Begin Material for the task

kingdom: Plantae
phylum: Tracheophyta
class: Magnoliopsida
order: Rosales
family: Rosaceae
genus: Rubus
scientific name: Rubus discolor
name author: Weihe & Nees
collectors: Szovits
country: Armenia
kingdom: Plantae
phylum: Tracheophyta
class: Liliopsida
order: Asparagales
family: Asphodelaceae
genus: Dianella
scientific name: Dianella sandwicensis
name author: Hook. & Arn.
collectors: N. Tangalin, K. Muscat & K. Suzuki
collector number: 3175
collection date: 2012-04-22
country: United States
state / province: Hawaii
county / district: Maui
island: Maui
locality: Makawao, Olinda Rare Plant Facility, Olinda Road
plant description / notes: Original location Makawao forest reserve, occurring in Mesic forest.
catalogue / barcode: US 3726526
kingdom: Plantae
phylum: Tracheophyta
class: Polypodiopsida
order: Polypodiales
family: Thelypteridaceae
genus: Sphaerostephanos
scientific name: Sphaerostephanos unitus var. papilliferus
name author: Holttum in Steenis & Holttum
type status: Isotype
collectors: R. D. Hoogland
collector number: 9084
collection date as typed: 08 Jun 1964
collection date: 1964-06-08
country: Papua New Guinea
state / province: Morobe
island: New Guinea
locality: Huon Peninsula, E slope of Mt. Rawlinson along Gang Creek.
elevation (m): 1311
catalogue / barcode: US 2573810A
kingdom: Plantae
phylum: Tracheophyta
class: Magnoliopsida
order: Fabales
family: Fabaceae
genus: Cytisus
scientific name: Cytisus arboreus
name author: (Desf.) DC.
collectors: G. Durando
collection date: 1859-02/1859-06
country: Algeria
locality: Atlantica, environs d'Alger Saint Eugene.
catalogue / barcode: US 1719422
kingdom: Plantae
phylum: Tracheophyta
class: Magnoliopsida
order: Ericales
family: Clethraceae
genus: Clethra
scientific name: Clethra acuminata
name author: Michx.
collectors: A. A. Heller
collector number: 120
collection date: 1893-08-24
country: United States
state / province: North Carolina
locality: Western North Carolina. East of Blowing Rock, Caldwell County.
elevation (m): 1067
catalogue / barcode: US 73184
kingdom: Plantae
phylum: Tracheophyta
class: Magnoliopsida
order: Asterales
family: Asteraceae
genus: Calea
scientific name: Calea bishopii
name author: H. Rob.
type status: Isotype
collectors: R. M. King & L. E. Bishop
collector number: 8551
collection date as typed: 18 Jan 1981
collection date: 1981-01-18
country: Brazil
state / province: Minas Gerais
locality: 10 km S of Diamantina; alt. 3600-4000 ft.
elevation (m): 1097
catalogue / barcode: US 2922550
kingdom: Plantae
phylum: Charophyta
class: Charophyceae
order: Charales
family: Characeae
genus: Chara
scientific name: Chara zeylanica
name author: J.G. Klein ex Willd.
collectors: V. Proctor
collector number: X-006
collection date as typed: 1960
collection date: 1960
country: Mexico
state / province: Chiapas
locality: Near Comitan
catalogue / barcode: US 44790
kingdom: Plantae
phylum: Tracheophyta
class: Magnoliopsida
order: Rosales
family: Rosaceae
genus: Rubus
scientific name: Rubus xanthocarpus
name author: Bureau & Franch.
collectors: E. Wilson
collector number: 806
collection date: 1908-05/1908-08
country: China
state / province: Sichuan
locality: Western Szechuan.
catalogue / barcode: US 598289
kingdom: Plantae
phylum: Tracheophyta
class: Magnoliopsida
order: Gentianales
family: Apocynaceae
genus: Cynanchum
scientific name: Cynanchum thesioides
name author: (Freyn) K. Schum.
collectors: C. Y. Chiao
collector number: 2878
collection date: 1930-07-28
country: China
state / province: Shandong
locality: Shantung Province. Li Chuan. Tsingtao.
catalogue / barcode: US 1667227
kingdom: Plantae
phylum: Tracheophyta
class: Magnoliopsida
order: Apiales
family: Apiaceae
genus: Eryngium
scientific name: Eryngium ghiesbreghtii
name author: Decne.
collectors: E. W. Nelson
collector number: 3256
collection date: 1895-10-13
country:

End Material for the task

Could you set out every line of the rows above as a numbered list, leaving out any blank lines?

1. kingdom: Plantae
2. phylum: Tracheophyta
3. class: Magnoliopsida
4. order: Rosales
5. family: Rosaceae
6. genus: Rubus
7. scientific name: Rubus discolor
8. name author: Weihe & Nees
9. collectors: Szovits
10. country: Armenia
11. kingdom: Plantae
12. phylum: Tracheophyta
13. class: Liliopsida
14. order: Asparagales
15. family: Asphodelaceae
16. genus: Dianella
17. scientific name: Dianella sandwicensis
18. name author: Hook. & Arn.
19. collectors: N. Tangalin, K. Muscat & K. Suzuki
20. collector number: 3175
21. collection date: 2012-04-22
22. country: United States
23. state / province: Hawaii
24. county / district: Maui
25. island: Maui
26. locality: Makawao, Olinda Rare Plant Facility, Olinda Road
27. plant description / notes: Original location Makawao forest reserve, occurring in Mesic forest.
28. catalogue / barcode: US 3726526
29. kingdom: Plantae
30. phylum: Tracheophyta
31. class: Polypodiopsida
32. order: Polypodiales
33. family: Thelypteridaceae
34. genus: Sphaerostephanos
35. scientific name: Sphaerostephanos unitus var. papilliferus
36. name author: Holttum in Steenis & Holttum
37. type status: Isotype
38. collectors: R. D. Hoogland
39. collector number: 9084
40. collection date as typed: 08 Jun 1964
41. collection date: 1964-06-08
42. country: Papua New Guinea
43. state / province: Morobe
44. island: New Guinea
45. locality: Huon Peninsula, E slope of Mt. Rawlinson along Gang Creek.
46. elevation (m): 1311
47. catalogue / barcode: US 2573810A
48. kingdom: Plantae
49. phylum: Tracheophyta
50. class: Magnoliopsida
51. order: Fabales
52. family: Fabaceae
53. genus: Cytisus
54. scientific name: Cytisus arboreus
55. name author: (Desf.) DC.
56. collectors: G. Durando
57. collection date: 1859-02/1859-06
58. country: Algeria
59. locality: Atlantica, environs d'Alger Saint Eugene.
60. catalogue / barcode: US 1719422
61. kingdom: Plantae
62. phylum: Tracheophyta
63. class: Magnoliopsida
64. order: Ericales
65. family: Clethraceae
66. genus: Clethra
67. scientific name: Clethra acuminata
68. name author: Michx.
69. collectors: A. A. Heller
70. collector number: 120
71. collection date: 1893-08-24
72. country: United States
73. state / province: North Carolina
74. locality: Western North Carolina. East of Blowing Rock, Caldwell County.
75. elevation (m): 1067
76. catalogue / barcode: US 73184
77. kingdom: Plantae
78. phylum: Tracheophyta
79. class: Magnoliopsida
80. order: Asterales
81. family: Asteraceae
82. genus: Calea
83. scientific name: Calea bishopii
84. name author: H. Rob.
85. type status: Isotype
86. collectors: R. M. King & L. E. Bishop
87. collector number: 8551
88. collection date as typed: 18 Jan 1981
89. collection date: 1981-01-18
90. country: Brazil
91. state / province: Minas Gerais
92. locality: 10 km S of Diamantina; alt. 3600-4000 ft.
93. elevation (m): 1097
94. catalogue / barcode: US 2922550
95. kingdom: Plantae
96. phylum: Charophyta
97. class: Charophyceae
98. order: Charales
99. family: Characeae
100. genus: Chara
101. scientific name: Chara zeylanica
102. name author: J.G. Klein ex Willd.
103. collectors: V. Proctor
104. collector number: X-006
105. collection date as typed: 1960
106. collection date: 1960
107. country: Mexico
108. state / province: Chiapas
109. locality: Near Comitan
110. catalogue / barcode: US 44790
111. kingdom: Plantae
112. phylum: Tracheophyta
113. class: Magnoliopsida
114. order: Rosales
115. family: Rosaceae
116. genus: Rubus
117. scientific name: Rubus xanthocarpus
118. name author: Bureau & Franch.
119. collectors: E. Wilson
120. collector number: 806
121. collection date: 1908-05/1908-08
122. country: China
123. state / province: Sichuan
124. locality: Western Szechuan.
125. catalogue / barcode: US 598289
126. kingdom: Plantae
127. phylum: Tracheophyta
128. class: Magnoliopsida
129. order: Gentianales
130. family: Apocynaceae
131. genus: Cynanchum
132. scientific name: Cynanchum thesioides
133. name author: (Freyn) K. Schum.
134. collectors: C. Y. Chiao
135. collector number: 2878
136. collection date: 1930-07-28
137. country: China
138. state / province: Shandong
139. locality: Shantung Province. Li Chuan. Tsingtao.
140. catalogue / barcode: US 1667227
141. kingdom: Plantae
142. phylum: Tracheophyta
143. class: Magnoliopsida
144. order: Apiales
145. family: Apiaceae
146. genus: Eryngium
147. scientific name: Eryngium ghiesbreghtii
148. name author: Decne.
149. collectors: E. W. Nelson
150. collector number: 3256
151. collection date: 1895-10-13
152. country:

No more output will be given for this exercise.